Notifying to the management tax office of the Company’s financial year, Value Added Tax declaration method and e-filling registration.
In Vietnam, legal entities are subjected to several key taxes that impact their operations.
The Corporate Income Tax (CIT) is imposed on business profits, typically at a standard rate of 20%, with potential reductions for specific industries or regions.
Value-Added Tax (VAT), a consumption tax on goods and services, generally stands at 10%, though essential products may qualify for lower rates or a 0% rate for exports.
Personal Income Tax (PIT) affects legal entities through withholding on employee salaries and payments.
Additionally, entities must account for Property Tax on real estate ownership and Foreign Contractor Tax (FCT) for foreign service providers operating within the country.
There is no limited number of foreign employees to be hired by the Vietnam Company. However, any foreign employee wishes to legally work in Vietnam must comply with the requirement of obtaining a Work Permit and Temporary Resident Card for long term staying in Vietnam. Please kindly refer to this link for more details.
The Vietnam Company can distribute after tax profit to foreign investor, subjected to the following conditions:
Fulfill Financial Obligations: Ensure that all financial obligations to the Vietnamese state have been met, including the submission of audited financial statements and the corporate income tax finalization declaration.

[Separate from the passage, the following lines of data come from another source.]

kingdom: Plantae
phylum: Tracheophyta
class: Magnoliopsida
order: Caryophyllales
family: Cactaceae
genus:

Submit Documentation: Prepare and submit the necessary documentation to the tax authorities, including the audited financial statements and the corporate income tax finalization return.
Obtain Approval: Apply for approval from the tax authorities to remit the profits abroad. This may involve providing additional documentation and information as requested by the authorities.
Transfer Funds: Once approval is obtained, the after-tax profits can be transferred to the foreign investor's account abroad.
It is important to note that profits can be remitted annually or upon the termination of investment activities in Vietnam. However, profits cannot be remitted if there are accumulated losses in the financial statements that have not been carried forward according to the corporate income tax law.
General notes:
The above is summarised from the current legislations and practices for internal reference only.
This document cannot be relied upon by any other parties nor included in any submissions, reports, documents or letters required by the relevant regulatory bodies without our prior written consent and/or subject to our approval on the appropriate form and contents; and
Please kindly noted that SP&A is not a legal firm, our comments provided under this document may include reviewing regulatory documents to be identified as general management consultancy, therefore, should not be considered, nor intended to be, a legal advice.